## Assignment
Retype every line below word for word, but leave the pictures out.

::: Available data :::

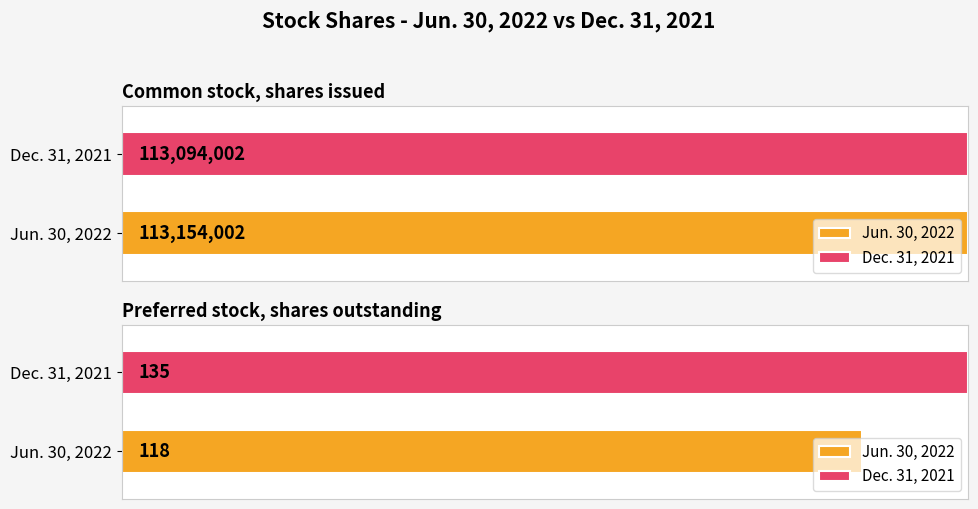

Where is Dec. 31, 2021 nearest to the value 56547068?

Preferred stock, shares outstanding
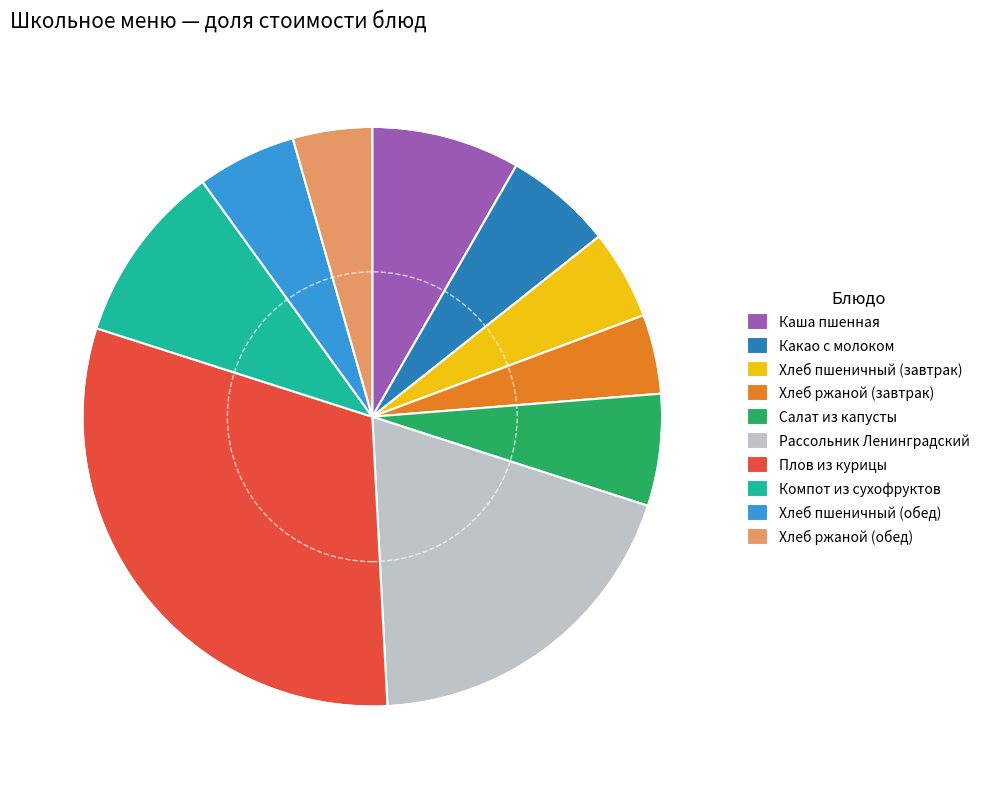

Which has a higher value, Хлеб пшеничный (обед) or Хлеб ржаной (завтрак)?

Хлеб пшеничный (обед)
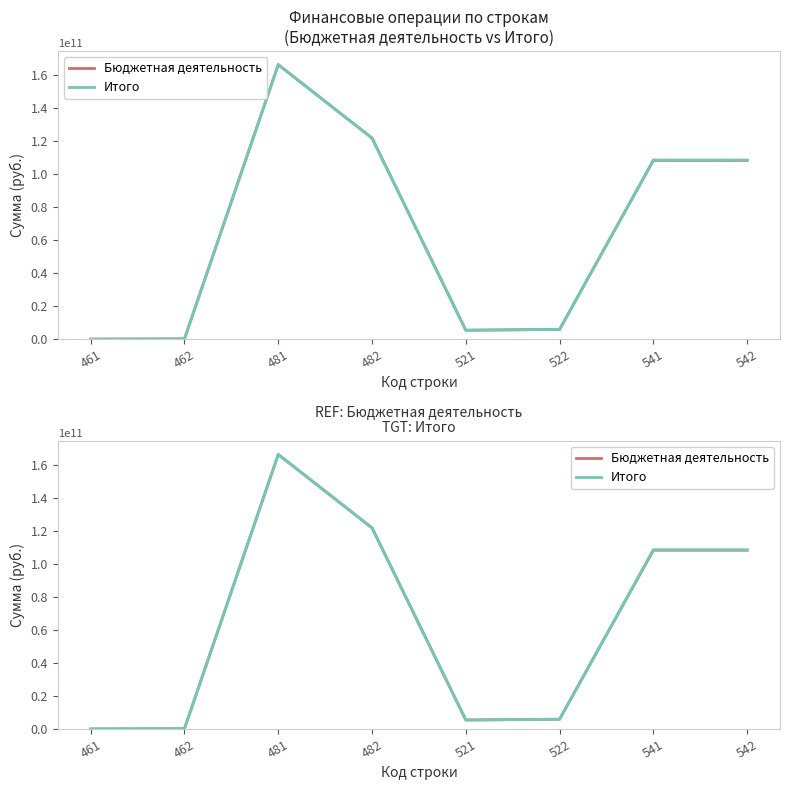

What is the difference between the maximum and minimum values in the Итого series?

166108406353.7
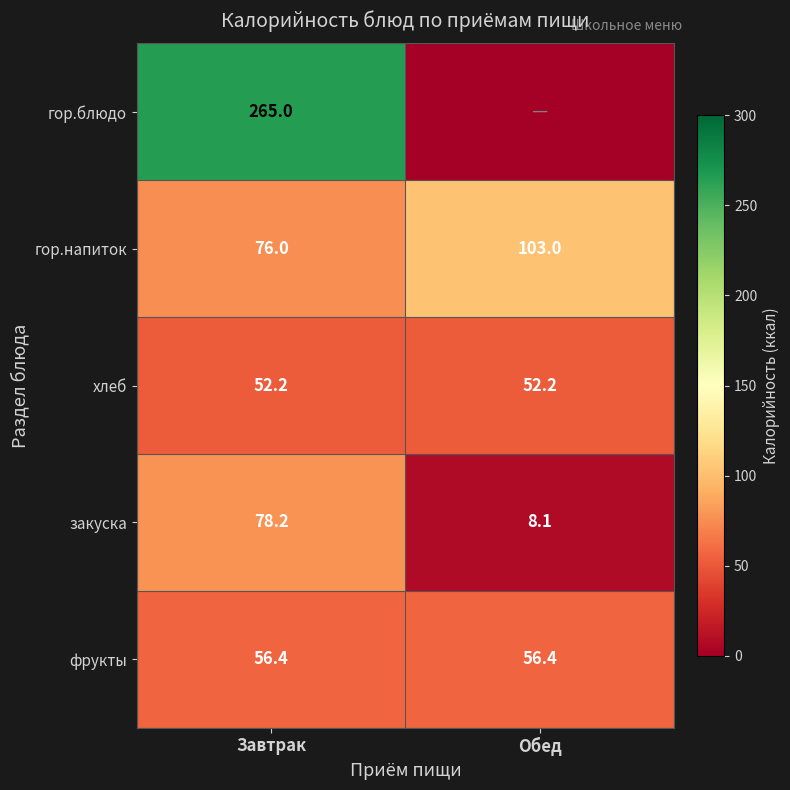

What is the average value of the гор.напиток series?

89.5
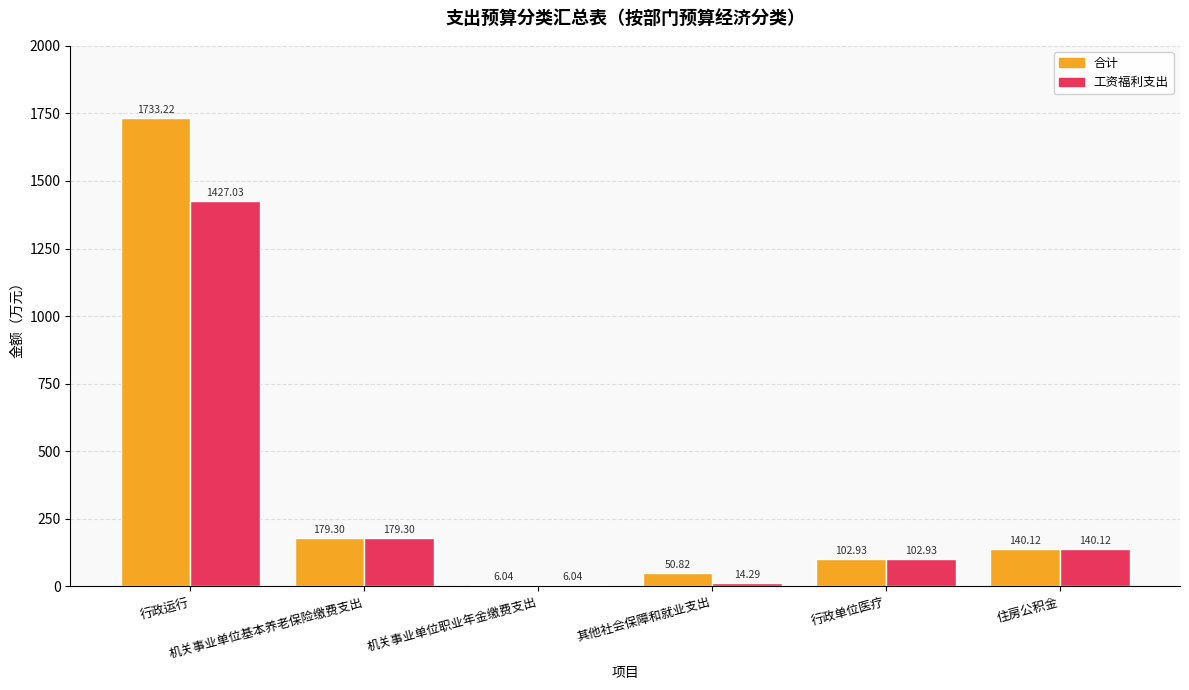

How many data points in 合计 are above 140?

3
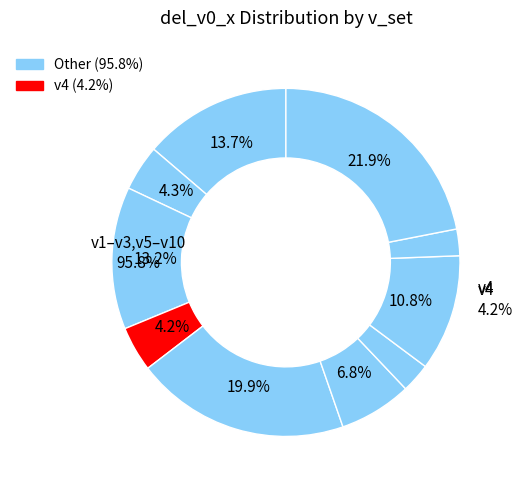

Does v10 account for over 50% of the chart?

No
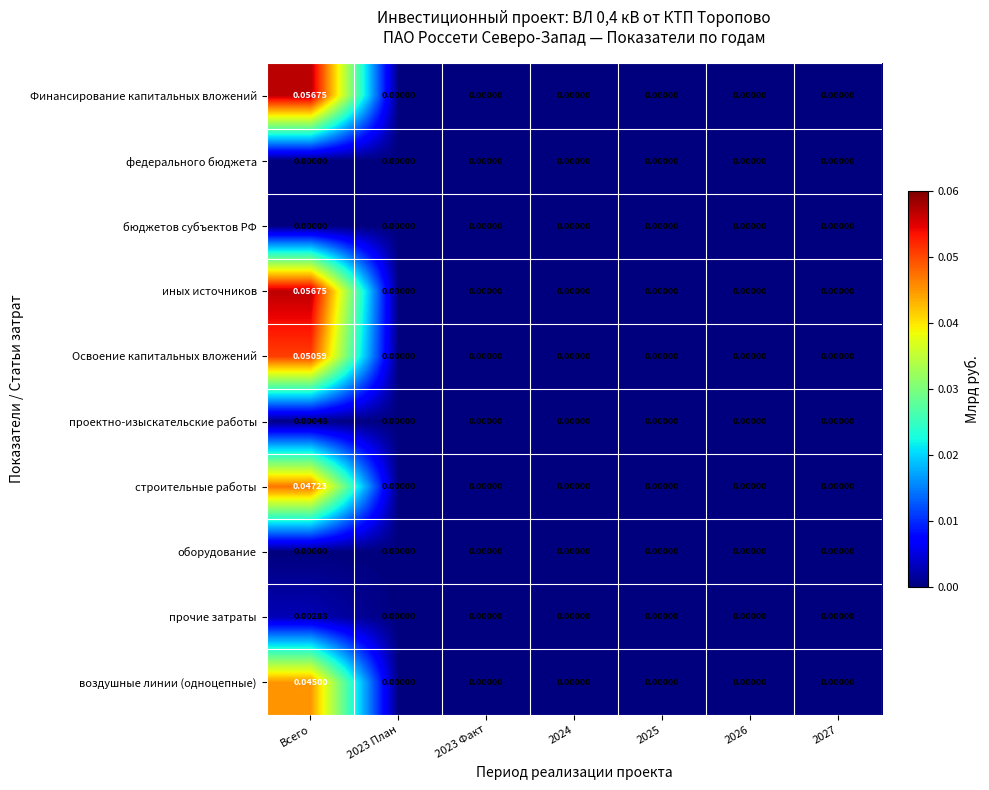

At which category is the sum across all series the highest?

Всего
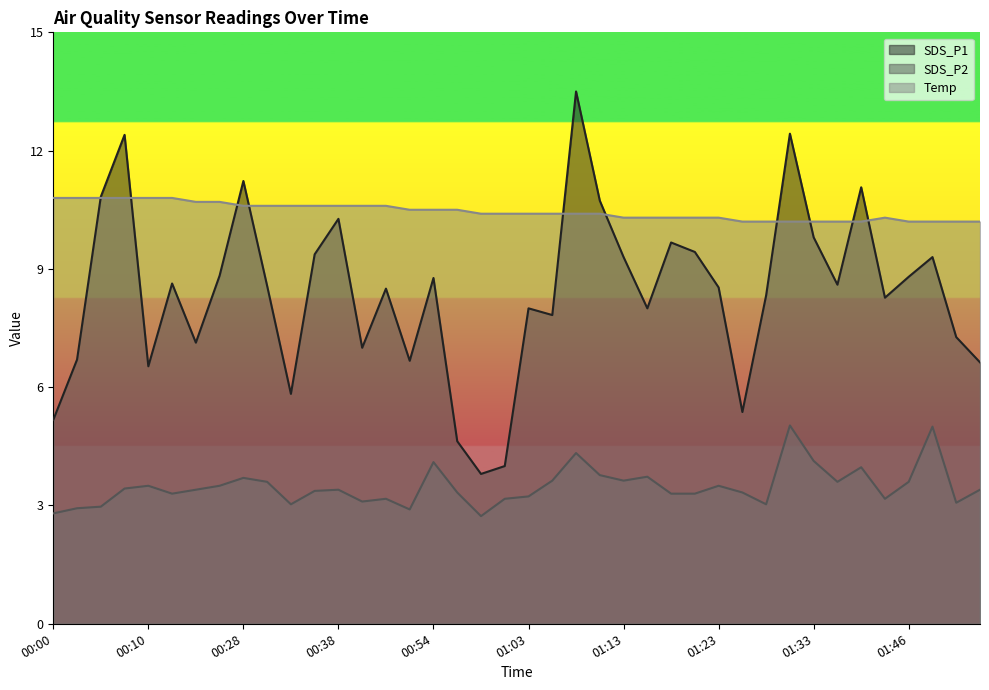

What is the maximum value for SDS_P1?

13.5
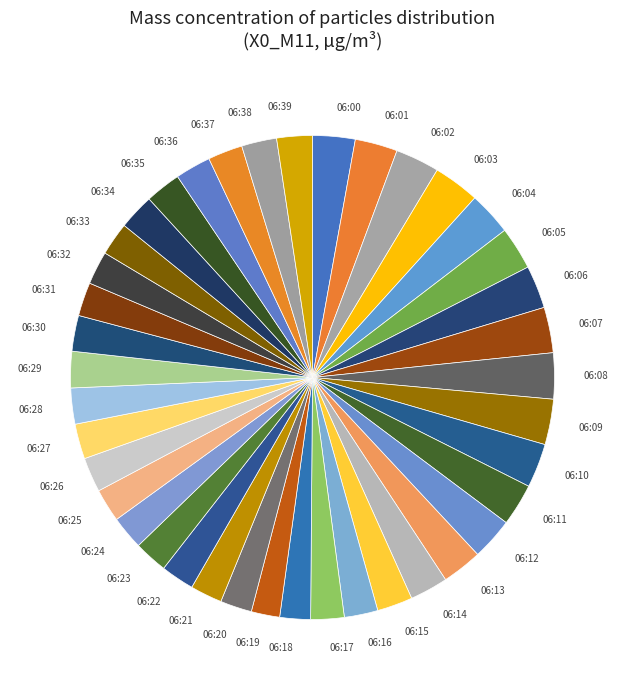

Is there a majority slice in this chart?

No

:::

## Finished exercise
Where is Dec. 31, 2021 nearest to the value 56547068?

Preferred stock, shares outstanding

Which has a higher value, Хлеб пшеничный (обед) or Хлеб ржаной (завтрак)?

Хлеб пшеничный (обед)

What is the difference between the maximum and minimum values in the Итого series?

166108406353.7

What is the average value of the гор.напиток series?

89.5

How many data points in 合计 are above 140?

3

Does v10 account for over 50% of the chart?

No

At which category is the sum across all series the highest?

Всего

What is the maximum value for SDS_P1?

13.5

Is there a majority slice in this chart?

No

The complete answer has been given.